Can a city acquire a seminary’s property through eminent domain?

A federal appeals court in New York addressed this controversial question.

Can a city acquire a seminary's property through eminent domain? This controversial question was addressed recently by a federal appeals court in New York.

Here are the facts. A federal trial court judge ruled that the City of Yonkers, New York, had engaged in a longstanding practice of restricting public housing to a minority section of the city. Under pressure from the court, the city agreed to acquire a 2-acre portion of a Catholic seminary's 44-acre property through its power of eminent domain (or condemnation), and to construct 200 units of public housing on this property which was located in a nonminority area of the city.

The seminary contended that the city's proposed action would violate its constitutional guaranty of religious freedom, since the 2-acre tract was necessary to the "atmosphere of quiet reflection essential to the academic, spiritual, psychological and pastoral preparation of young men for the priesthood" at the only seminary in the archdiocese. The trial court assumed the validity of the seminary's religious objections, but concluded that they were outweighed by the government's "compelling interest" in eliminating racial discrimination.

On appeal, the federal appeals court observed that "it is well settled that a limitation by the government on the free exercise of religion is permitted only when the state can demonstrate that a compelling interest justifies the restriction and that no alternate means of accomplishing the state's compelling interest are available."

The court rejected the city's claim that the lack of any "politically acceptable alternatives" to acquiring the seminary's property constituted a compelling state interest, noting that "political expediency is far from a compelling reason to force the seminary to give up its property in derogation of a constitutional right."

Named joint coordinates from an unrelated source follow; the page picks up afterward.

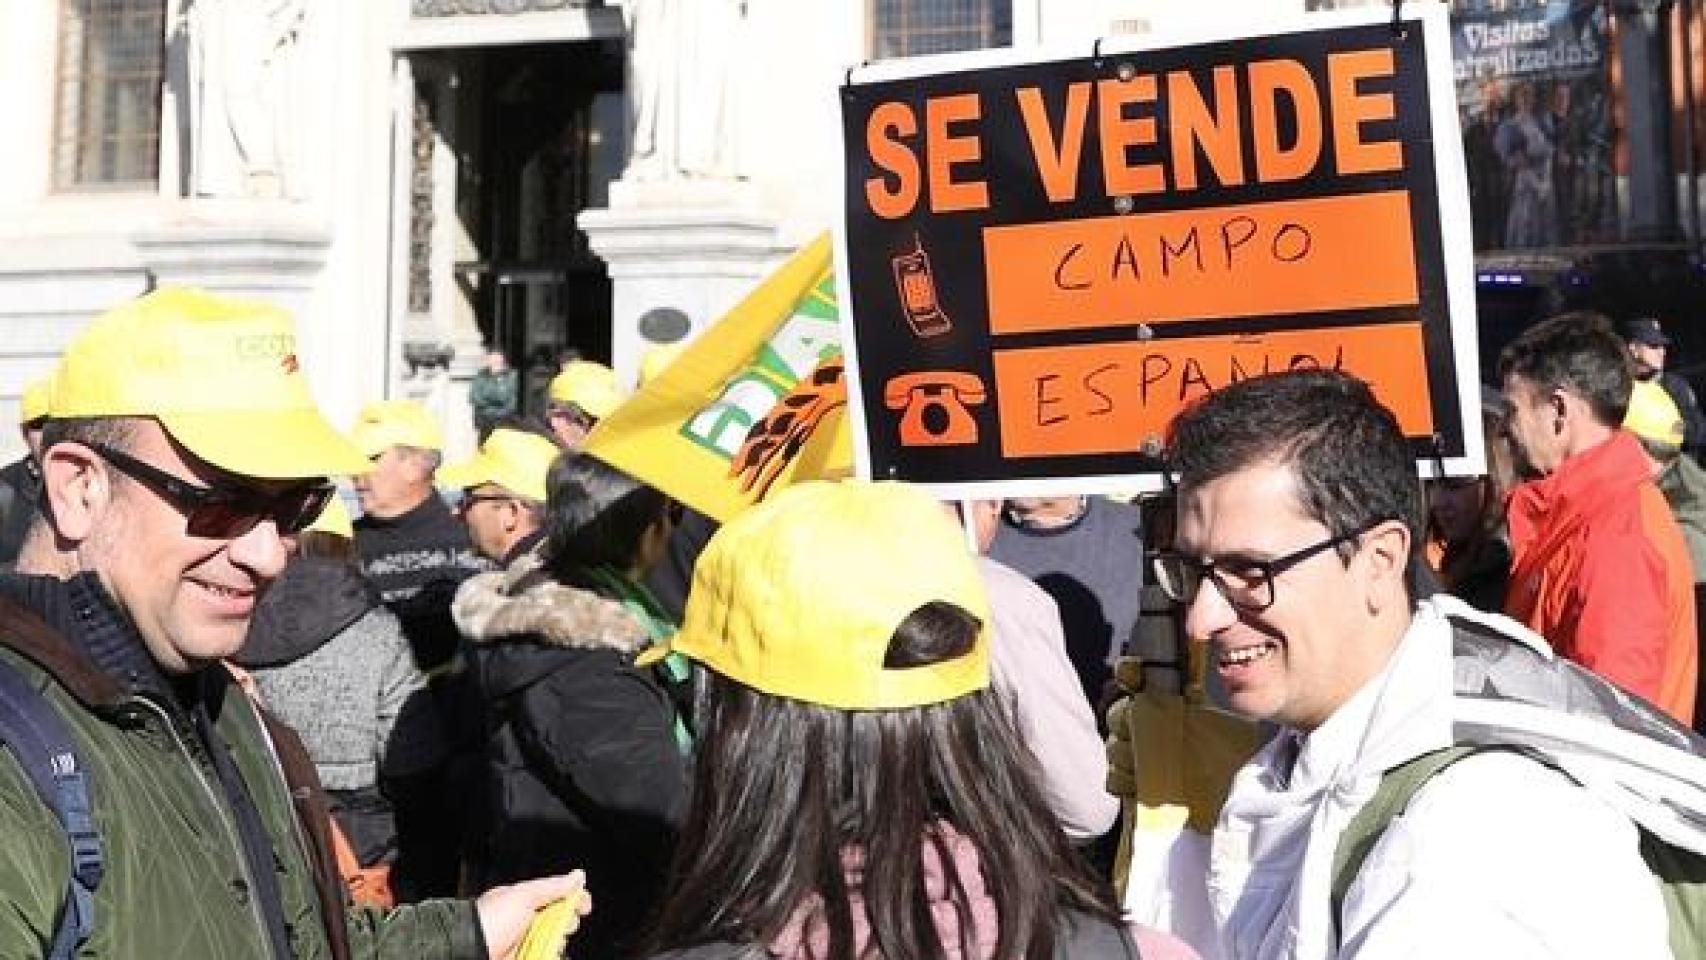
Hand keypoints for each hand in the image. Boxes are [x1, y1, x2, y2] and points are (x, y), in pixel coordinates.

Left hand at [476, 870, 592, 959]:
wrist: (468, 950)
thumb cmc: (491, 920)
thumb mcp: (524, 895)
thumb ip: (553, 886)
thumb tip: (578, 876)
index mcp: (525, 901)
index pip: (558, 896)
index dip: (574, 900)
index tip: (584, 907)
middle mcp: (525, 921)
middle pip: (559, 922)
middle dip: (566, 925)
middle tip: (562, 927)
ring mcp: (523, 943)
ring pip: (553, 943)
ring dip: (557, 944)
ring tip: (551, 945)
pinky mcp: (522, 958)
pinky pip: (543, 956)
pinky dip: (549, 955)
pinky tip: (550, 953)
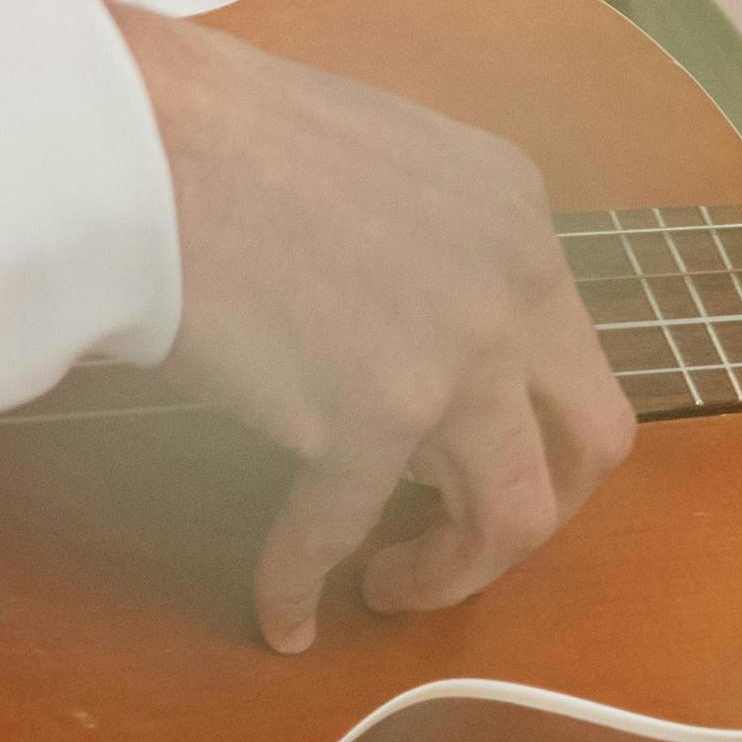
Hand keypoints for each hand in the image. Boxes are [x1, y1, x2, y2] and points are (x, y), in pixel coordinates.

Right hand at [111, 5, 637, 651]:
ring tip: (392, 582)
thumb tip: (398, 331)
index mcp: (518, 216)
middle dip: (542, 506)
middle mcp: (513, 288)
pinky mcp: (367, 420)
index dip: (526, 420)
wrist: (148, 136)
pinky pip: (340, 533)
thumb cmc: (225, 129)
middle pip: (593, 440)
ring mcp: (452, 359)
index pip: (567, 347)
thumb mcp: (383, 161)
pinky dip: (304, 583)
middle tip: (470, 536)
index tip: (463, 454)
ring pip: (514, 516)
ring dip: (457, 571)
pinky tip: (283, 612)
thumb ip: (429, 244)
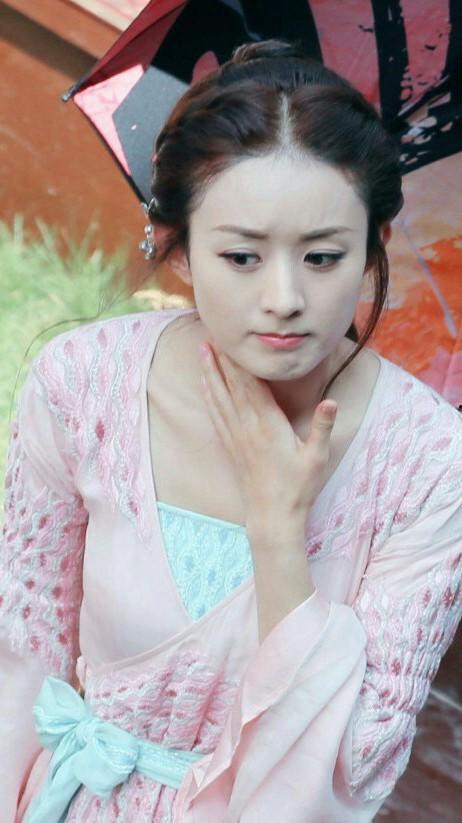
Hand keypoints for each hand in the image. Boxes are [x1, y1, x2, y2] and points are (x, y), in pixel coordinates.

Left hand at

The court concluded that the city would not have a compelling interest in obtaining the seminary's property against its will if alternative building sites in nonminority areas of the city were available, and it remanded the case back to the trial court for a full hearing on "the availability of alternative building sites … and whether the public interest in remedying discrimination can be reasonably accomplished without the taking of the seminary's property." Yonkers Racing Corporation and St. Joseph's Seminary v. City of Yonkers, 858 F.2d 855 (2nd Cir. 1988).